I had an overwhelming response to my photo of the perigee moon last week and I thought I would share a few thoughts about taking this photo.
One of the biggest impacts you can have on your photography is not done in Photoshop but before the photo is taken by planning ahead for the photograph you want. You can try to fix as much as you want in Photoshop but if you don't have a good photo to start you'll never be happy with the end result. Expensive equipment and Photoshop are not going to create a great photos but only enhance what you are capturing.
Some of the biggest factors in a good photograph is composition, lighting and subject. Taking the time to figure out the best time of day or where the sun will fall on your subject can create a fantastic mood for your photograph. Creating good composition will also help create visual interest and lead the viewer around the photo to explore the different elements and photographing a subject that is interesting visually can also add to the photograph. They all add up and take your photography from blah to wow.
For taking this photo I had the subject figured out (the moon) and I was bound to the timing of the light by the rising time of the moon. All that was left was the composition. Figuring that out would take a little bit of work but I knew if I could frame the moon against something interesting it would make for a better photograph. A picture of just the moon is not so interesting but when you give it a place or set it in an environment your adding to the mood and telling a more captivating story with your picture.
Since I was going to be in Denver the night of the perigee moon I decided to use the city as a backdrop. Figuring out where the moon would be exactly as it rose so I could use the city as the backdrop was not an easy task. I choose to use a tool I came across a couple of years ago called The Photographer's Ephemeris (TPE). Its loaded with more information you can ever want and its tied to Google Maps so you can view just about anything that's visible in Google maps including topo maps for planning in rural areas or the mountains.
Checking the date and time of the moonrise in TPE I was able to find out precisely where the moon would rise and where it would be just after rising from the horizon. Once I figured out the moon would be at 102° at 8:06pm, just 28 minutes after rising and about 4.5° above the horizon I had some hard numbers to work with and a direction to look at. One of the cool things with the TPE is you can adjust the point of view anywhere on the map and see a line of sight to the moon or sun. This allowed me to drag it around on the map to see where I would need to be to get the moon against the downtown area of Denver.
The next phase was scouting for the exact spot I would be shooting from because you may figure out where you need to be but until you actually go there you don't know if your going to have access toa good spot and not end up somewhere that's private property . I had a few areas I was looking for and would know better once I was on the ground looking in the direction the moon would be. I stopped at about six places. Pulling out my compass I set it to 100° and found where the moon would be at the time I needed it then took some snapshots to get an idea of what the setting would look like.

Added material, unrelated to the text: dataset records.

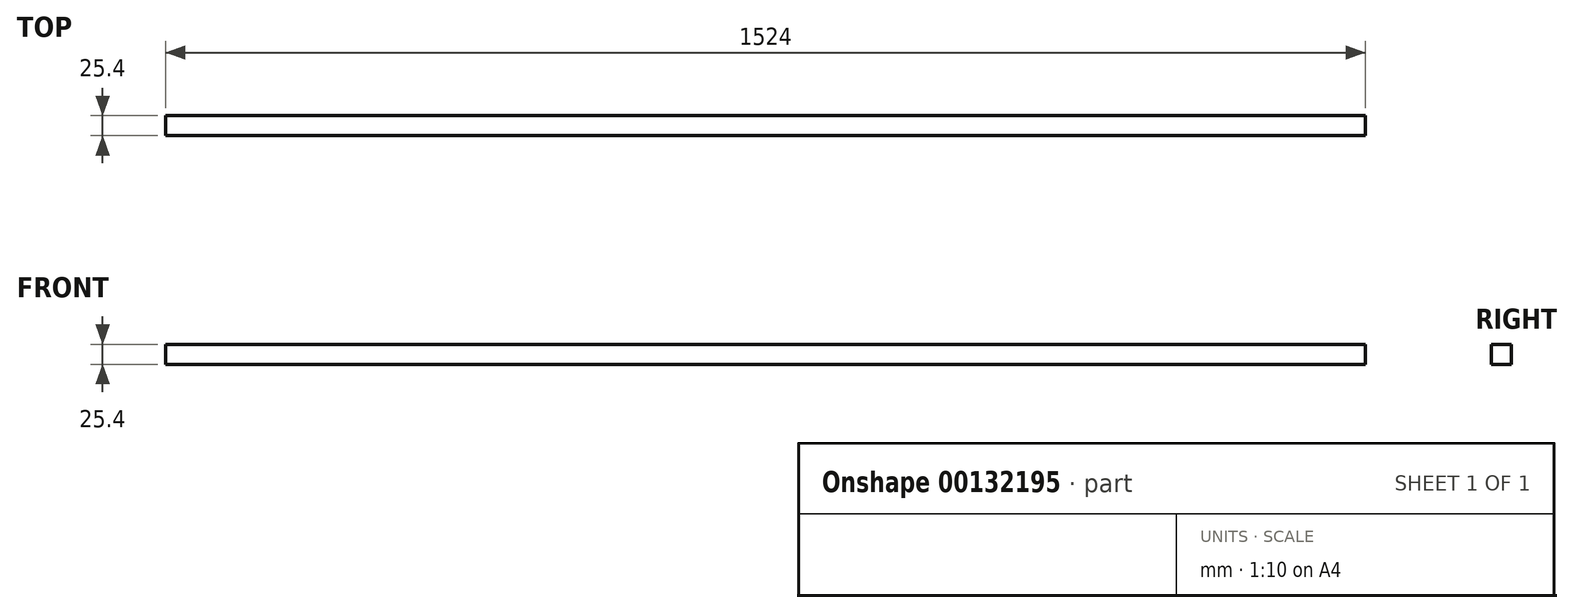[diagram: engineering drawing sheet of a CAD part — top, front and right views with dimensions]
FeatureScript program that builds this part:
annotation { "Feature Type Name" : "Feature", "Feature Type Description" : "" }
export const myFeature = defineFeature(function(context is Context, id is Id, definition is map)
    precondition{}
    {
        {
            var Q0;
            Q0=qCreatedBy(makeId("Top.planeOp"),FACE);
            var sketch = newSketch(context, id + "F0", { "sketchPlane" : qUnion([Q0])});
            skLineSegment(sketch, "E0.bottom", {"start": v(0, 0) * mm, "end": v(1524, 0) * mm});
            skLineSegment(sketch, "E0.top", {"start": v(0, 25.4) * mm, "end": v(1524, 25.4) * mm});
            skLineSegment(sketch, "E0.left", {"start": v(0, 0) * mm, "end": v(0, 25.4) * mm});
            skLineSegment(sketch, "E0.right", {"start": v(1524, 0) * mm, "end": v(1524, 25.4) * mm});
            skSolve(sketch);
        }
        {
            var Q0;
            Q0 = qSketchRegion(id + "F0", true);
            extrude(context, id + "F1", {"entities" : qUnion([Q0]), "depth" : 25.4 * mm});
        }
    });
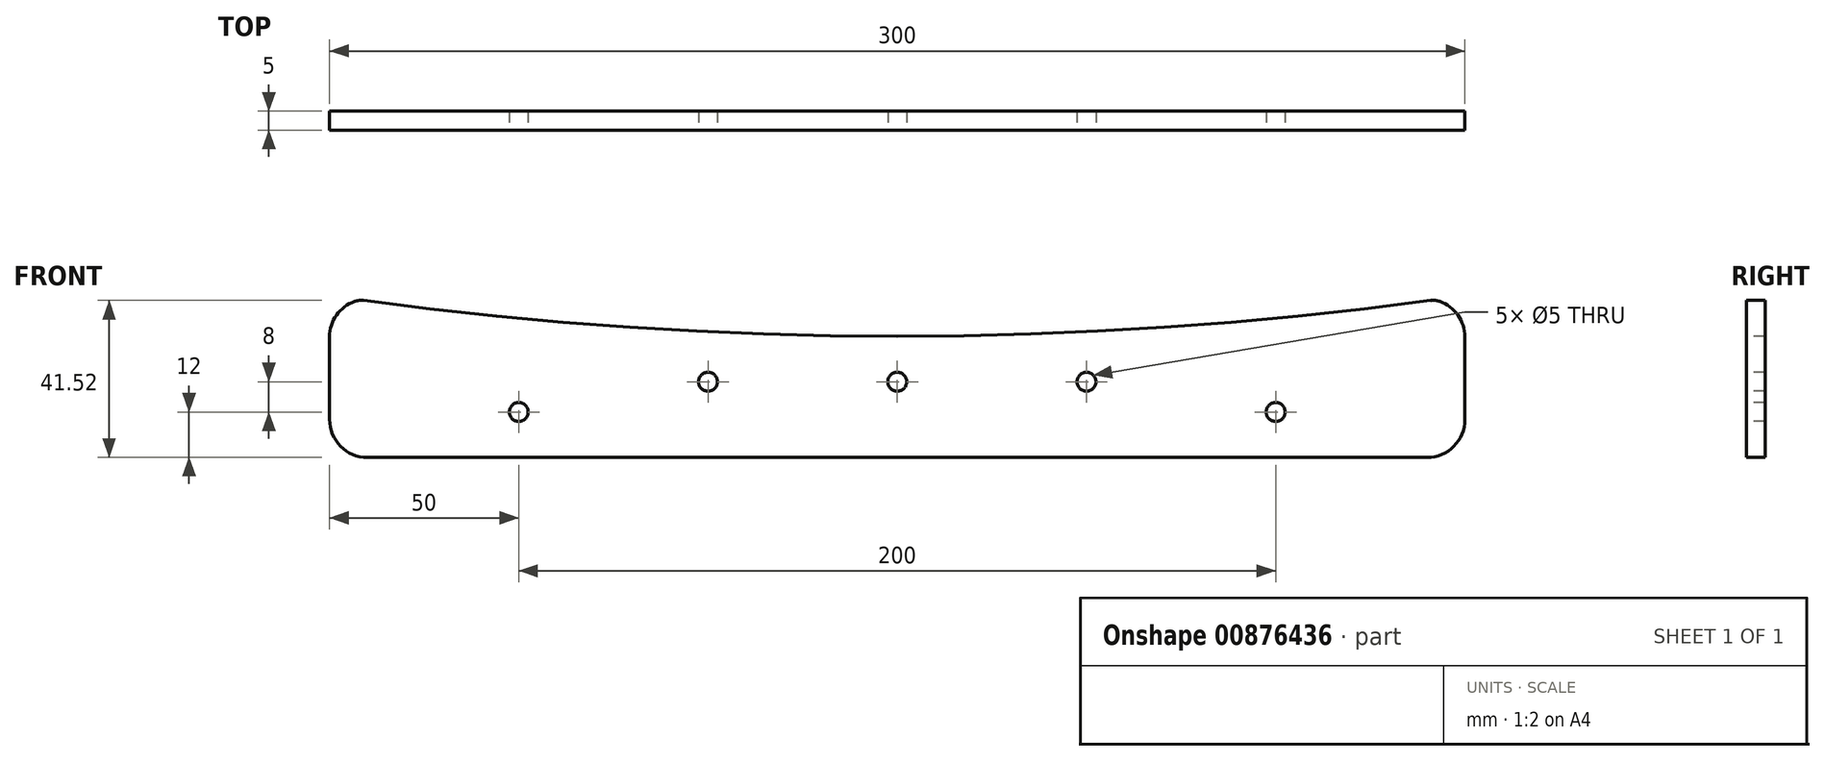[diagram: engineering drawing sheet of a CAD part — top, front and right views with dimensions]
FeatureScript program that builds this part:
annotation { "Feature Type Name" : "Feature", "Feature Type Description" : "" }
export const myFeature = defineFeature(function(context is Context, id is Id, definition is map)
    precondition{}
    {
        {
            var Q0;
            Q0=qCreatedBy(makeId("Front.planeOp"),FACE);
            var sketch = newSketch(context, id + "F0", { "sketchPlane" : qUnion([Q0])});
            skLineSegment(sketch, "E0", {"start": v(0, 0) * mm, "end": v(150, 0) * mm});
            skLineSegment(sketch, "E1", {"start": v(150, 0) * mm, "end": v(150, 40) * mm});
            skLineSegment(sketch, "E2", {"start": v(150, 40) * mm, "end": v(50.33, 60) * mm});
            skLineSegment(sketch, "E3", {"start": v(0, 70.22) * mm, "end": v(0, 0) * mm, "construction": true});
            skArc(sketch, "E4", {"start": v(50.33, 60) * mm, "mid": v(25.29, 63.75) * mm, "end": v(0, 65) * mm});
            skLineSegment(sketch, "E5", {"start": v(0, 65) * mm, "end": v(29, 65) * mm, "construction": true});
            skArc(sketch, "E6.MirrorCS", {"start": v(-50.33, 60) * mm, "mid": v(-25.29, 63.75) * mm, "end": v(0, 65) * mm});
            skLineSegment(sketch, "E7.MirrorCS", {"start": v(-150, 40) * mm, "end": v(-50.33, 60) * mm});
            skLineSegment(sketch, "E8.MirrorCS", {"start": v(-150, 0) * mm, "end": v(-150, 40) * mm});
            skLineSegment(sketch, "E9.MirrorCS", {"start": v(0, 0) * mm, "end": v(-150, 0) * mm});
            skSolve(sketch);
        }
        {
            var Q0;
            Q0=makeQuery(id+"F0.imprint","IMPRINT",FACE,{"disambiguationData":[TD([[makeQuery(id+"F0.imprint","IMPRINT",EDGE,{"derivedFrom":sQuery(id+"F0.wireOp",EDGE,"E0")}),1.0]])]});
            extrude(context, id + "F1", {"entities" : qUnion([Q0]), "depth" : 5 * mm, "offsetDistance" : 25 * mm});
        }
        {
            var Q0;
            Q0=makeQuery(id+"F1.opExtrude","SWEPT_EDGE",EDGE,{"disambiguationData":[OSD([sQuery(id+"F0.wireOp",EDGE,"E1"),sQuery(id+"F0.wireOp",EDGE,"E2")])]});
            var Q1;
            Q1=makeQuery(id+"F1.opExtrude","SWEPT_EDGE",EDGE,{"disambiguationData":[OSD([sQuery(id+"F0.wireOp",EDGE,"E7.MirrorCS"),sQuery(id+"F0.wireOp",EDGE,"E8.MirrorCS")])]});
            fillet(context, id + "F2", {"entities" : qUnion([Q0, Q1]), "radius" : 10 * mm, "tangentPropagation" : true, "allowEdgeOverflow" : false});
        }
        {
            var Q0;
            Q0=makeQuery(id+"F1.opExtrude","SWEPT_EDGE",EDGE,{"disambiguationData":[OSD([sQuery(id+"F0.wireOp",EDGE,"E8.MirrorCS"),sQuery(id+"F0.wireOp",EDGE,"E9.MirrorCS")])]});
            var Q1;
            Q1=makeQuery(id+"F1.opExtrude","SWEPT_EDGE",EDGE,{"disambiguationData":[OSD([sQuery(id+"F0.wireOp",EDGE,"E0"),sQuery(id+"F0.wireOp",EDGE,"E1")])]});
            fillet(context, id + "F3", {"entities" : qUnion([Q0, Q1]), "radius" : 10 * mm, "tangentPropagation" : true, "allowEdgeOverflow" : false});
        }
        {
            var Q0;
            Q0=makeQuery(id+"F1.opExtrude","CAP_FACE",FACE,{"disambiguationData":[OSD([sQuery(id+"F0.wireOp",EDGE,"E0"),sQuery(id+"F0.wireOp",EDGE,"E1"),sQuery(id+"F0.wireOp",EDGE,"E2"),sQuery(id+"F0.wireOp",EDGE,"E4"),sQuery(id+"F0.wireOp",EDGE,"E6.MirrorCS"),sQuery(id+"F0.wireOp",EDGE,"E7.MirrorCS"),sQuery(id+"F0.wireOp",EDGE,"E8.MirrorCS"),sQuery(id+"F0.wireOp",EDGE,"E9.MirrorCS")])],"isStart":false});
            var sketch = newSketch(context, id + "F4", { "sketchPlane" : qUnion([Q0])});
            skCircle(sketch, "E10", {"center": v(-50, 20) * mm, "radius": 2.5 * mm});
            skCircle(sketch, "E11", {"center": v(50, 20) * mm, "radius": 2.5 * mm});
            skCircle(sketch, "E12", {"center": v(0, 20) * mm, "radius": 2.5 * mm});
            skSolve(sketch);
        }
        {
            var Q0;
            Q0 = qSketchRegion(id + "F4", true);
            extrude(context, id + "F5", {"entities" : qUnion([Q0]), "operationType" : NewBodyOperationType.REMOVE, "oppositeDirection" : true, "depth" : 25 * mm, "offsetDistance" : 25 * mm});
        }
        {
            var Q0;
            Q0=makeQuery(id+"F1.opExtrude","CAP_FACE",FACE,{"disambiguationData":[OSD([sQuery(id+"F0.wireOp",EDGE,"E0"),sQuery(id+"F0.wireOp",EDGE,"E1"),sQuery(id+"F0.wireOp",EDGE,"E2"),sQuery(id+"F0.wireOp",EDGE,"E4"),sQuery(id+"F0.wireOp",EDGE,"E6.MirrorCS"),sQuery(id+"F0.wireOp",EDGE,"E7.MirrorCS"),sQuery(id+"F0.wireOp",EDGE,"E8.MirrorCS"),sQuery(id+"F0.wireOp",EDGE,"E9.MirrorCS")])],"isStart":false});
            var sketch = newSketch(context, id + "F6", { "sketchPlane" : qUnion([Q0])});
            skCircle(sketch, "E13", {"center": v(-100, 12) * mm, "radius": 2.5 * mm});
            skLineSegment(sketch, "E14", {"start": v(-50, 20) * mm, "end": v(-50, -7.26) * mm, "construction": true});
            skCircle(sketch, "E15.MirrorC", {"center": v(100, 12) * mm, "radius": 2.5 * mm});
            skCircle(sketch, "E16.0", {"center": v(50, 20) * mm, "radius": 2.5 * mm});
            skSolve(sketch);
        }
        {
            var Q0;
            Q0 = qSketchRegion(id + "F6", true);
            extrude(context, id + "F7", {"entities" : qUnion([Q0]), "operationType" : NewBodyOperationType.REMOVE, "oppositeDirection" : true, "depth" : 25 * mm, "offsetDistance" : 25 * mm});
        }
        {
            var Q0;
            Q0=makeQuery(id+"F1.opExtrude","CAP_FACE",FACE,{"disambiguationData":[OSD([sQuery(id+"F0.wireOp",EDGE,"E0"),sQuery(id+"F0.wireOp",EDGE,"E1"),sQuery(id+"F0.wireOp",EDGE,"E2"),sQuery(id+"F0.wireOp",EDGE,"E4"),sQuery(id+"F0.wireOp",EDGE,"E6.MirrorCS"),sQuery(id+"F0.wireOp",EDGE,"E7.MirrorCS"),sQuery(id+"F0.wireOp",EDGE,"E8.MirrorCS"),sQuery(id+"F0.wireOp",EDGE,"E9.MirrorCS")])],"isStart":false});
            var sketch = newSketch(context, id + "F8", { "sketchPlane" : qUnion([Q0])});
            skArc(sketch, "E17", {"start": v(-141.97, 41.61) * mm, "mid": v(0, 32.03) * mm, "end": v(141.97, 41.61) * mm});
            skLineSegment(sketch, "E18", {"start": v(-141.97, 41.61) * mm, "end": v(-141.97, 76.7) * mm});
            skLineSegment(sketch, "E19", {"start": v(-141.97, 76.7) * mm, "end": v(141.97, 76.7) * mm});
            skLineSegment(sketch, "E20", {"start": v(141.97, 76.7) * mm, "end": v(141.97, 41.61) * mm});
            skSolve(sketch);
        }
        {
            var Q0;
            Q0=makeQuery(id+"F8.imprint","IMPRINT",FACE,{"disambiguationData":[TD([[makeQuery(id+"F8.imprint","IMPRINT",EDGE,{"derivedFrom":sQuery(id+"F8.wireOp",EDGE,"E18")}),-1.0]])]});
            var Q1;
            Q1=makeQuery(id+"F8.imprint","IMPRINT",FACE,{"disambiguationData":[TD([[makeQuery(id+"F8.imprint","IMPRINT",EDGE,{"derivedFrom":sQuery(id+"F8.wireOp",EDGE,"E17")}),1.0]])]});
            extrude(context, id + "F9", {"entities" : qUnion([Q0, Q1]), "operationType" : NewBodyOperationType.REMOVE, "oppositeDirection" : true, "depth" : 25 * mm, "offsetDistance" : 25 * mm});
        }
        {
            var Q0;
            {var subQ0=sQuery(id+"F0.wireOp",EDGE,"E8.MirrorCS");var subQ1=sQuery(id+"F0.wireOp",EDGE,"E7.MirrorCS");Q0=makeQuery(id+"F9.boolean.opBoolean","MERGE",EDGE,{"derivedFrom":[makeQuery(id+"F2.opFillet","BLEND_EDGE",EDGE,{"blendedFrom":[makeQuery(id+"F1.opExtrude","SWEPT_EDGE",EDGE,{"disambiguationData":[OSD([subQ1,subQ0])]}),makeQuery(id+"F1.opExtrude","SWEPT_FACE",FACE,{"disambiguationData":[OSD([subQ1])]})],"blendedInto":[makeQuery(id+"F1.opExtrude","SWEPT_FACE",FACE,{"disambiguationData":[OSD([subQ1])]})]})],"fromTools":[makeQuery(id+"F9.opExtrude","SWEPT_EDGE",EDGE,{"disambiguationData":[OSD([sQuery(id+"F0.wireOp",EDGE,"E0"),sQuery(id+"F0.wireOp",EDGE,"E1"),sQuery(id+"F0.wireOp",EDGE,"E2"),sQuery(id+"F0.wireOp",EDGE,"E4"),sQuery(id+"F0.wireOp",EDGE,"E6.MirrorCS"),subQ1,subQ0,sQuery(id+"F0.wireOp",EDGE,"E9.MirrorCS"),sQuery(id+"F8.wireOp",EDGE,"E17"),sQuery(id+"F8.wireOp",EDGE,"E18")])]})]});}
            var Q1;
            {var subQ0=sQuery(id+"F0.wireOp",EDGE,"E2");var subQ1=sQuery(id+"F0.wireOp",EDGE,"E1");Q1=makeQuery(id+"F9.boolean.opBoolean","MERGE",EDGE,{"derivedFrom":[makeQuery(id+"F2.opFillet","BLEND_EDGE",EDGE,{"blendedFrom":[makeQuery(id+"F1.opExtrude","SWEPT_EDGE",EDGE,{"disambiguationData":[OSD([subQ1,subQ0])]}),makeQuery(id+"F1.opExtrude","SWEPT_FACE",FACE,{"disambiguationData":[OSD([subQ0])]})],"blendedInto":[makeQuery(id+"F1.opExtrude","SWEPT_FACE",FACE,{"disambiguationData":[OSD([subQ0])]})]})],"fromTools":[makeQuery(id+"F9.opExtrude","SWEPT_EDGE",EDGE,{"disambiguationData":[OSD([sQuery(id+"F0.wireOp",EDGE,"E0"),subQ1,subQ0,sQuery(id+"F0.wireOp",EDGE,"E4"),sQuery(id+"F0.wireOp",EDGE,"E6.MirrorCS"),sQuery(id+"F0.wireOp",EDGE,"E7.MirrorCS"),sQuery(id+"F0.wireOp",EDGE,"E8.MirrorCS"),sQuery(id+"F0.wireOp",EDGE,"E9.MirrorCS"),sQuery(id+"F8.wireOp",EDGE,"E17"),sQuery(id+"F8.wireOp",EDGE,"E20")])]})]});}
            fillet(context, id + "F10", {"entities" : qUnion([Q0, Q1]), "radius" : 5 * mm, "tangentPropagation" : true, "allowEdgeOverflow" : false});
        }
    });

After looking at my snapshots when I got home I went through them all to see which might make a good photograph. Looking at the Denver skyline there was a natural V shape in one of my snapshots between the Qwest building and the Four Seasons Hotel. This looked like a good setting for my composition and according to the TPE the moon should sit inside the V shape creating an interesting looking photo. Below is a white circle representing where the moon should be.

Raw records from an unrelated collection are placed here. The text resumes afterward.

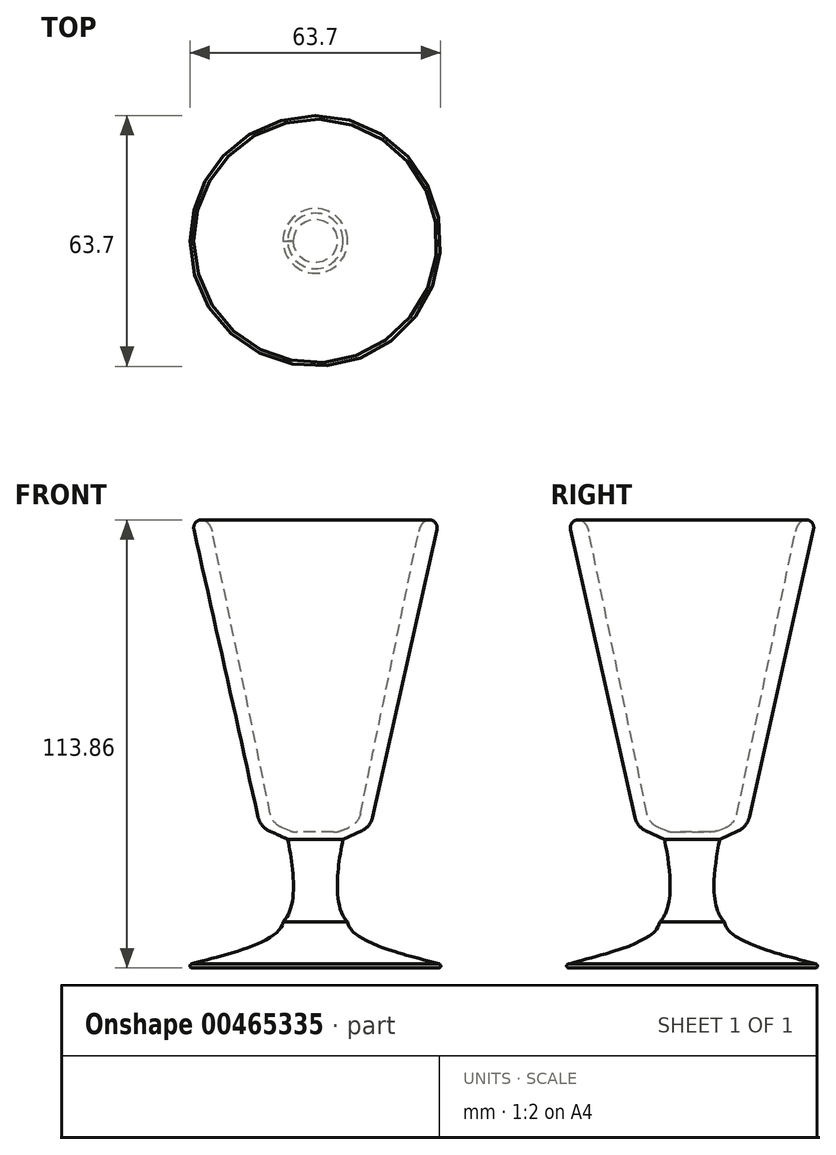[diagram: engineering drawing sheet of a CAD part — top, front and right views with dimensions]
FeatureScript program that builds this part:
annotation { "Feature Type Name" : "Feature", "Feature Type Description" : "" }
export const myFeature = defineFeature(function(context is Context, id is Id, definition is map)
    precondition{}
    {
        {
            var Q0;
            Q0=qCreatedBy(makeId("Front.planeOp"),FACE);
            var sketch = newSketch(context, id + "F0", { "sketchPlane" : qUnion([Q0])});
            skLineSegment(sketch, "E0", {"start": v(0, 0) * mm, "end": v(-33.62, 0) * mm});
            skFitSpline(sketch, "E1", {"points": [v(-33.62, 0) * mm, v(-8.2, 11.73) * mm], "startDerivative": vector(2.03, 4.94) * mm, "endDerivative": vector(2.35, 20.72) * mm});
            skFitSpline(sketch, "E2", {"points": [v(-8.2, 11.73) * mm, v(-7.04, 32.7) * mm], "startDerivative": vector(12.5, 12.12) * mm, "endDerivative": vector(-3.9, 19.16) * mm});
            skLineSegment(sketch, "E3", {"start": v(-7.04, 32.7) * mm, "end": v(-13.99, 35.85) * mm});
            skLineSegment(sketch, "E4", {"start": v(-13.99, 35.85) * mm, "end": v(-31.63, 114.86) * mm});
            skLineSegment(sketch, "E5", {"start": v(-31.63, 114.86) * mm, "end": v(-27.07, 114.86) * mm});
            skLineSegment(sketch, "E6", {"start": v(-27.07, 114.86) * mm, "end": v(-10.91, 36.6) * mm});
            skLineSegment(sketch, "E7", {"start": v(-10.91, 36.6) * mm, "end": v(-5.57, 34.5) * mm});
            skLineSegment(sketch, "E8", {"start": v(-5.57, 34.5) * mm, "end": v(0, 34.5) * mm});
            skLineSegment(sketch, "E9", {"start": v(0, 34.5) * mm, "end": v(0, 0) * mm});
            skSolve(sketch);
        }
        {
            var Q0;
            Q0=qCreatedBy(makeId("Front.planeOp"),FACE);
            var sketch = newSketch(context, id + "F1", { "sketchPlane" : qUnion([Q0])});
            skLineSegment(sketch, "E10", {"start": v(0, -17.36) * mm, "end": v(0, 117.9) * mm, "construction": true});
            skSolve(sketch);
        }
        {
            var Q0;
            Q0 = qSketchRegion(id + "F0", true);
            var Q1;
            Q1=sQuery(id+"F1.wireOp",EDGE,"E10");
            revolve(context, id + "F2", {"entities" : qUnion([Q0]), "axis" : qUnion([Q1]), "revolveType" : RevolveType.FULL});
        }
        {
            var Q0;
            Q0=makeQuery(id+"F2.opRevolve","SWEPT_EDGE",EDGE,{"disambiguationData":[OSD([sQuery(id+"F0.wireOp",EDGE,"E0"),sQuery(id+"F0.wireOp",EDGE,"E1")])]});
            fillet(context, id + "F3", {"entities" : qUnion([Q0]), "radius" : 0.5 * mm, "tangentPropagation" : true, "allowEdgeOverflow" : false});
        }
        {
            var Q0;
            Q0=makeQuery(id+"F2.opRevolve","SWEPT_EDGE",EDGE,{"disambiguationData":[OSD([sQuery(id+"F0.wireOp",EDGE,"E3"),sQuery(id+"F0.wireOp",EDGE,"E4")])]});
            fillet(context, id + "F4", {"entities" : qUnion([Q0]), "radius" : 5 * mm, "tangentPropagation" : true, "allowEdgeOverflow" : false});
        }
        {
            var Q0;
            Q0=makeQuery(id+"F2.opRevolve","SWEPT_EDGE",EDGE,{"disambiguationData":[OSD([sQuery(id+"F0.wireOp",EDGE,"E5"),sQuery(id+"F0.wireOp",EDGE,"E6")])]});
            fillet(context, id + "F5", {"entities" : qUnion([Q0]), "radius" : 5 * mm, "tangentPropagation" : true, "allowEdgeOverflow" : false});
        }
        {
            var Q0;
            Q0=makeQuery(id+"F2.opRevolve","SWEPT_EDGE",EDGE,{"disambiguationData":[OSD([sQuery(id+"F0.wireOp",EDGE,"E4"),sQuery(id+"F0.wireOp",EDGE,"E5")])]});
            fillet(context, id + "F6", {"entities" : qUnion([Q0]), "radius" : 2 * mm, "tangentPropagation" : true, "allowEdgeOverflow" : false});
        }
        {
            var Q0;
            Q0=makeQuery(id+"F2.opRevolve","SWEPT_EDGE",EDGE,{"disambiguationData":[OSD([sQuery(id+"F0.wireOp",EDGE,"E6"),sQuery(id+"F0.wireOp",EDGE,"E7")])]});
            fillet(context, id + "F7", {"entities" : qUnion([Q0]), "radius" : 5 * mm, "tangentPropagation" : true, "allowEdgeOverflow" : false});
        }
        {
            var Q0;
            Q0=makeQuery(id+"F2.opRevolve","SWEPT_EDGE",EDGE,{"disambiguationData":[OSD([sQuery(id+"F0.wireOp",EDGE,"E7"),sQuery(id+"F0.wireOp",EDGE,"E8")])]});
            fillet(context, id + "F8", {"entities" : qUnion([Q0]), "radius" : 5 * mm, "tangentPropagation" : true, "allowEdgeOverflow" : false});
        }
    });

Checking again in TPE I could pinpoint the two buildings that were creating my V shape (circled in red) and fine tune my position for the moonrise (white circle above). In the TPE image below you can see the thick blue line which is the moonrise position and the thinner blue line is the position of the moon at 8:06pm falling right between the two buildings framing my shot. Following the lines on the map I could find the best spot to get the moon between the two buildings. Fortunately there was a culdesac where I needed to be to get this shot. My snapshot from earlier was not far from here so the city should look pretty close to the test shot above. Now I just had to wait.
I arrived early to my spot to make sure I could find parking, get my equipment there, take some test shots and be ready to photograph the moon. Once there I could see there was a fair amount of clouds in the sky and needed some luck to make sure I would be able to see the moonrise. Weather is always a factor but not one you can control. While waiting I exchanged a couple of messages via Twitter with some fellow photographers out there shooting the moon too. Hansrico sent me a message that he was concerned about the clouds but I knew if the clouds didn't cover the moon they would only add to the mood.
Once the moon came up I started snapping bracketed photos of the moon knowing I couldn't expose the moon and the buildings at the same time. The moon looked fantastic when it first came up then started to move in to the clouds. It started to get obscured by the clouds but I got my one shot I needed with a little wisp of cloud in front of the moon making for a great shot.
In the end all my planning was almost ruined by the clouds but because I was ready and had a little bit of luck I was fortunate enough to get a photograph I can be proud of.